Abgestumpft durchs Kiffen?

18.07.2014

Starke Kiffer haben nicht selten Probleme in Beziehungen. Dies könnte unter anderem darauf zurückzuführen sein, dass sie Schwierigkeiten haben, die Gefühle anderer zu erkennen.

Vier Menschen halten gemalte Emoticons vor ihr Gesicht

Bild: © istock.com / stacey_newman

Ob Wut, Freude oder Angst, die Gefühle anderer Menschen teilen sich uns vor allem durch ihren Gesichtsausdruck mit. Das Gesicht wird daher auch als „Spiegel der Seele“ bezeichnet. Aber nicht jeder Mensch kann die Stimmung seines Gegenübers gleich gut deuten. Manche Menschen haben ein feines Gespür für die kleinen Nuancen der Mimik, andere sind hierfür weniger empfänglich.

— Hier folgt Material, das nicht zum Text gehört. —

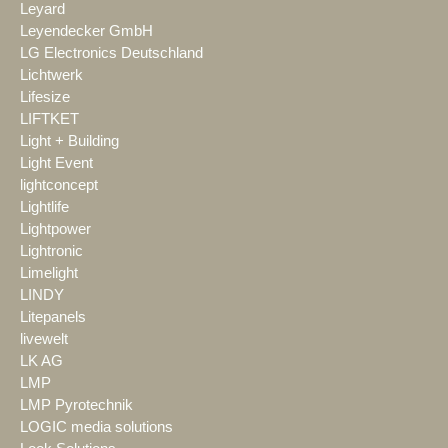
Leyard
Leyendecker GmbH
LG Electronics Deutschland
Lichtwerk
Lifesize
LIFTKET
Light + Building
Light Event
lightconcept
Lightlife
Lightpower
Lightronic
Limelight
LINDY
Litepanels
livewelt
LK AG
LMP
LMP Pyrotechnik
LOGIC media solutions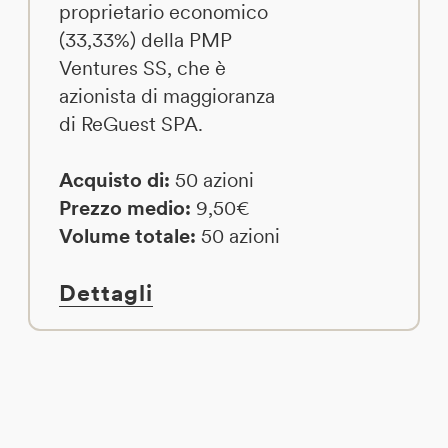
proprietario economico
(33,33%) della PMP
Ventures SS, che è
azionista di maggioranza
di ReGuest SPA.
Acquisto di:
50 azioni
Prezzo medio:
9,50€
Volume totale:
50 azioni
Dettagli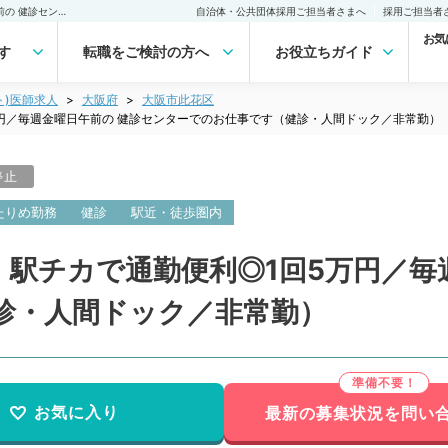
【大阪府／大阪市此花区】駅チカで通勤便利◎1回5万円／毎週金曜日午前の 健診センターでのお仕事です（健診・人間ドック／非常勤）非常勤(アルバイト)の求人｜医師の求人・転職・アルバイトは【マイナビDOCTOR】
自治体・公共団体採用ご担当者さまへ
採用ご担当者
お気
す
転職をご検討の方へ
お役立ちガイド
ト)医師求人
大阪府
大阪市此花区
円／毎週金曜日午前の 健診センターでのお仕事です（健診・人間ドック／非常勤）
停止
たりめ勤務
健診
駅近・徒歩圏内
駅チカで通勤便利◎1回5万円／毎
診・人間ドック／非常勤）
お気に入り
最新の募集状況を問い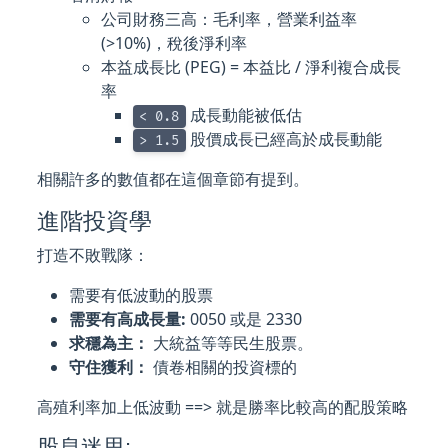
公司財務三高：毛利率，營業利益率
(>10%)，稅後淨利率
本益成長比 (PEG) = 本益比 / 淨利複合成長
率
成長動能被低估
< 0.8
股價成長已經高於成長動能
> 1.5
相關許多的數值都在這個章節有提到。
進階投資學
打造不敗戰隊：
需要有低波動的股票
需要有高成長量:
0050 或是 2330
求穩為主：
大統益等等民生股票。
守住獲利：
債卷相關的投資標的
高殖利率加上低波動 ==> 就是勝率比較高的配股策略
股息迷思: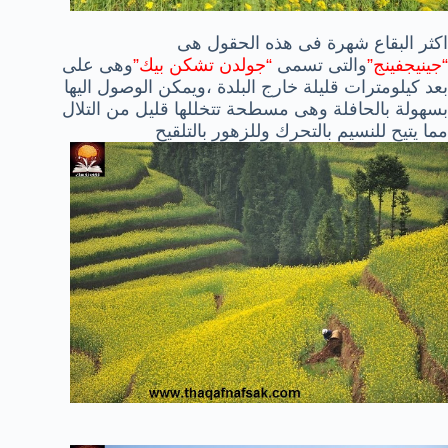
اكثر البقاع شهرة فى هذه الحقول هى
“جينيجفينج”
والتى تسمى
“جولدن تشكن بيك”
وهى على
بعد كيلومترات قليلة خارج البلدة ،ويمكن الوصول اليها
بسهولة بالحافلة وهى مسطحة تتخللها قليل من التلال
مما يتيح للنسيم بالتحرك وللزهور بالتلقيح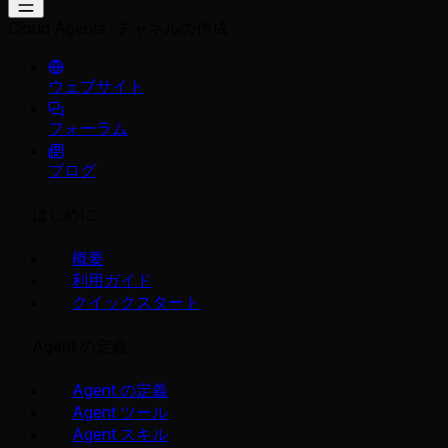
Cloud Agents
チャネルの作成
ウェブサイト
フォーラム
ブログ
はじめに
概要
利用ガイド
クイックスタート
Agent の定義
Agent の定義
Agent ツール
Agent スキル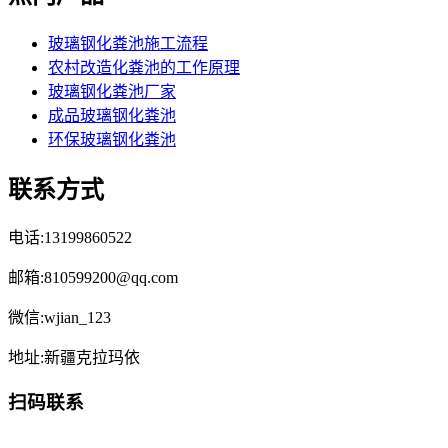
玻璃钢化粪池施工流程
农村改造化粪池的工作原理
玻璃钢化粪池厂家
成品玻璃钢化粪池
环保玻璃钢化粪池
联系方式
电话:13199860522
邮箱:810599200@qq.com
微信:wjian_123
地址:新疆克拉玛依
扫码联系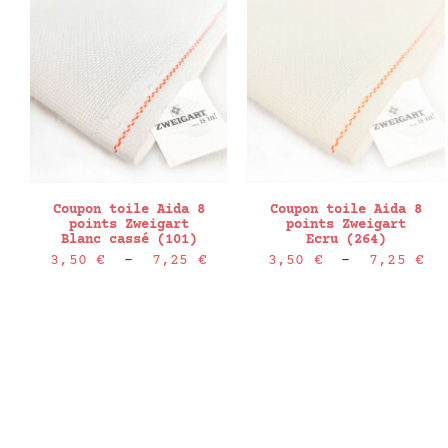
Coupon toile Aida 8
Coupon toile Aida 8
points Zweigart
points Zweigart
Blanc cassé (101)
Ecru (264)
Plage
Pl
3,50
€
–
7,25
€
3,50
€
–
7,25
€
de
de
prix :
pr
3,50 €
3,
à
à
7,25 €
7,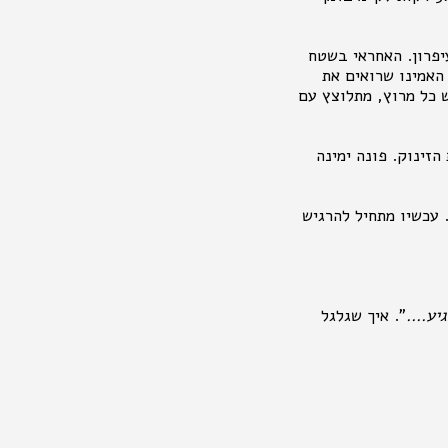
יפרון. האחראי בשטח
 האמינו שרואים את
ש כל מרוץ, מתלוצץ עם
הזינוק. פונה ימינה
 עכשיו מתחיל להרגיש
יע....
". איך שגלגל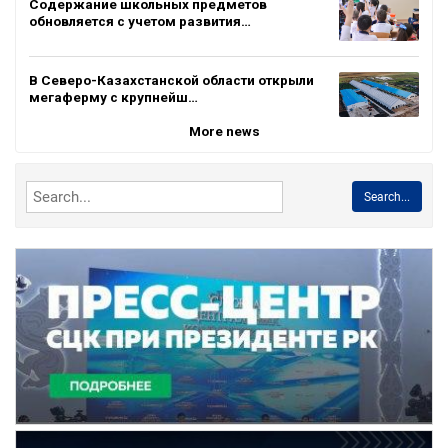
Содержание школьных предметов
обновляется с учетом развития…
В Северо-Казахстанской области открыли
мегаферму с крупнейш…
More news
Search...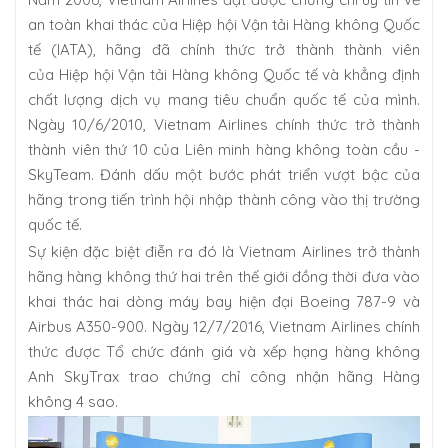
an toàn khai thác của Hiệp hội Vận tải Hàng không Quốc
tế (IATA), hãng đã chính thức trở thành thành viên
của Hiệp hội Vận tải Hàng không Quốc tế và khẳng định
chất lượng dịch vụ mang tiêu chuẩn quốc tế của mình.
Ngày 10/6/2010, Vietnam Airlines chính thức trở thành
thành viên thứ 10 của Liên minh hàng không toàn cầu -
SkyTeam. Đánh dấu một bước phát triển vượt bậc của
hãng trong tiến trình hội nhập thành công vào thị trường
quốc tế.
Sự kiện đặc biệt điễn ra đó là Vietnam Airlines trở thành
hãng hàng không thứ hai trên thế giới đồng thời đưa vào
khai thác hai dòng máy bay hiện đại Boeing 787-9 và
Airbus A350-900. Ngày 12/7/2016, Vietnam Airlines chính
thức được Tổ chức đánh giá và xếp hạng hàng không
Anh SkyTrax trao chứng chỉ công nhận hãng Hàng
không 4 sao.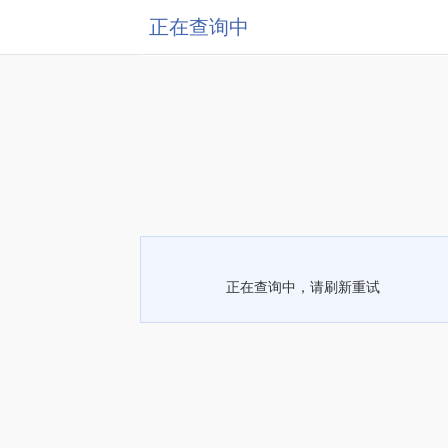
正在查询中
正在查询中，请刷新重试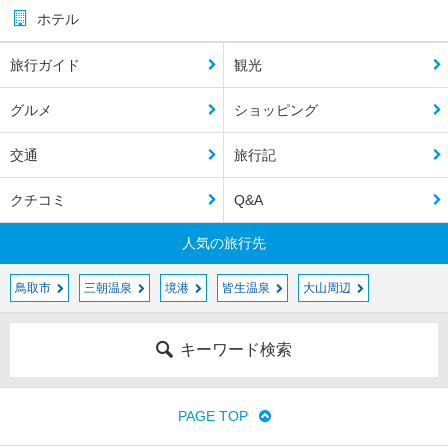
ホテル
旅行ガイド
観光
グルメ
ショッピング
交通
旅行記
クチコミ
Q&A
人気の旅行先
鳥取市
三朝温泉
境港
皆生温泉
大山周辺
キーワード検索
PAGE TOP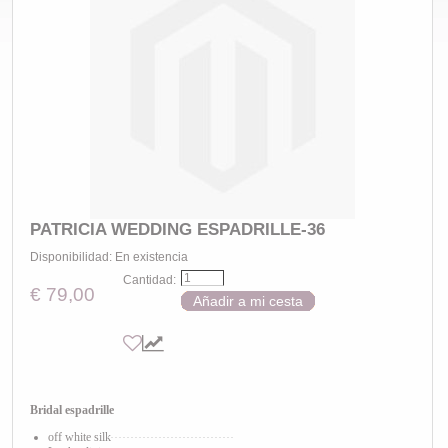
PATRICIA WEDDING ESPADRILLE-36
Disponibilidad:
En existencia
Cantidad:
€ 79,00
Añadir a mi cesta
Bridal espadrille
off white silk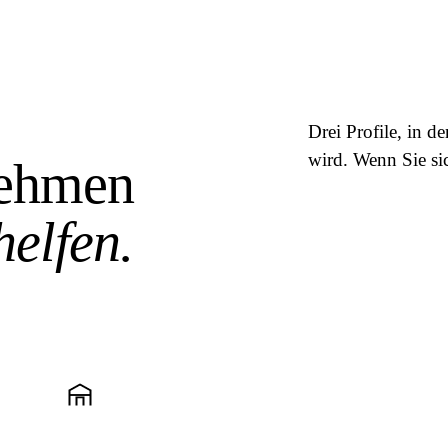
Drei Profile, in 
wird. Wenn Sie si
nehmen
helfen.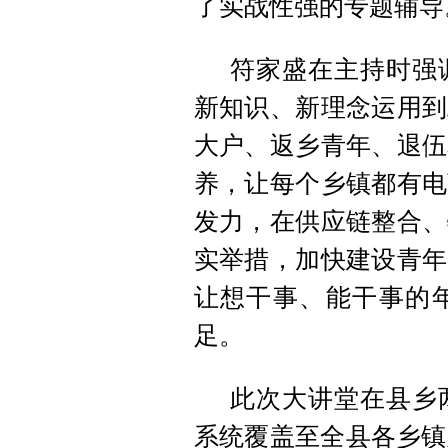
了实战性强的专题辅导
符家盛在主持时强
新知识、新理念运用到
大户、返乡青年、退伍
养，让每个乡镇都有电
发力，在供应链整合、
实举措，加快建设青年
让想干事、能干事的
足。
此次大讲堂在县乡
系统覆盖至全县各乡镇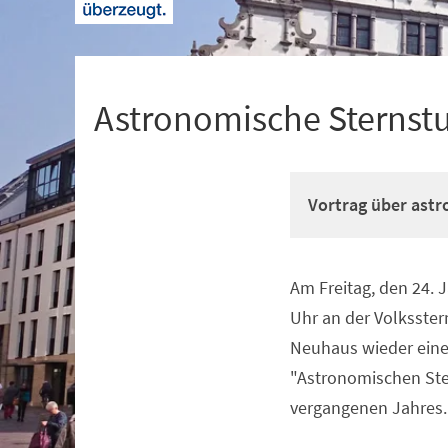
+
1
Astronomische Sternst
Vortrag über ast
Am Freitag, den 24. 
Veranstaltungsinformationen
Uhr an der Volksste
Neuhaus wieder eine
"Astronomischen St
vergangenen Jahres.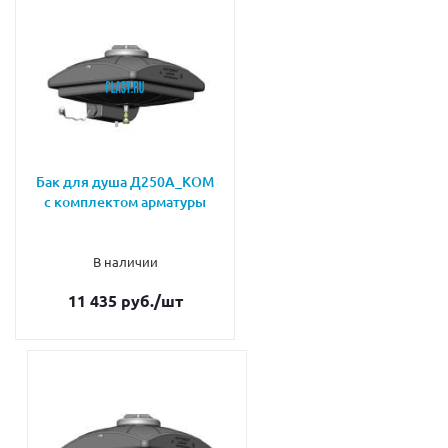
Бак для душа Д250А_КОМ
с комплектом арматуры
В наличии
11 435 руб.
/шт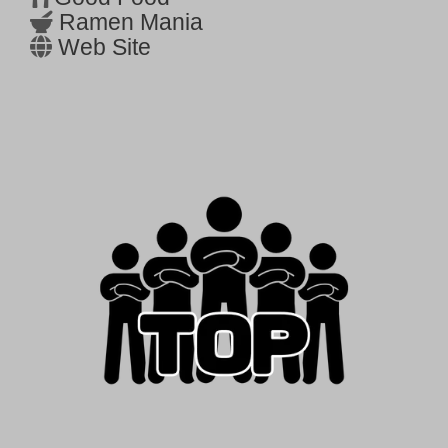
Ramen Mania
Web Site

Starker Cannabiskonsum steht im Verdacht, die Empfänglichkeit für die Gefühle anderer Menschen dauerhaft zu dämpfen. Um dies zu überprüfen, hat ein britisches Forschungsteam die Fähigkeit, Emotionen zu erkennen, bei 25 starken Kiffern und 34 vergleichbaren Kontrollpersonen getestet.

Der Test erfolgte mit Bildern, auf denen Gefühlszustände wie Überraschung, Ekel oder Traurigkeit durch Gesichtsausdrücke von Schauspielern dargestellt wurden. Bei der Darstellung der Gefühle wurde zudem die Intensität variiert, so dass sich manche Gesichtsausdrücke leicht, andere nur schwer deuten ließen. Jedes Bild wurde nur für eine halbe Sekunde eingeblendet. Anschließend mussten die Versuchspersonen jeweils angeben, um welche Emotion es sich handelt.

Schlechter auch bei starken Emotionen

Bei diesem Test haben die starken Kiffer signifikant schlechter abgeschnitten als die Personen der Kontrollgruppe. Sogar bei den vergleichsweise leicht einzuschätzenden Bildern, auf denen die Emotion mit einer Intensität von 100 Prozent abgebildet war, wie beispielsweise einem breiten Lachen, lagen die Kiffer signifikant häufiger daneben als die gleichaltrigen und ähnlich intelligenten Kontrollpersonen.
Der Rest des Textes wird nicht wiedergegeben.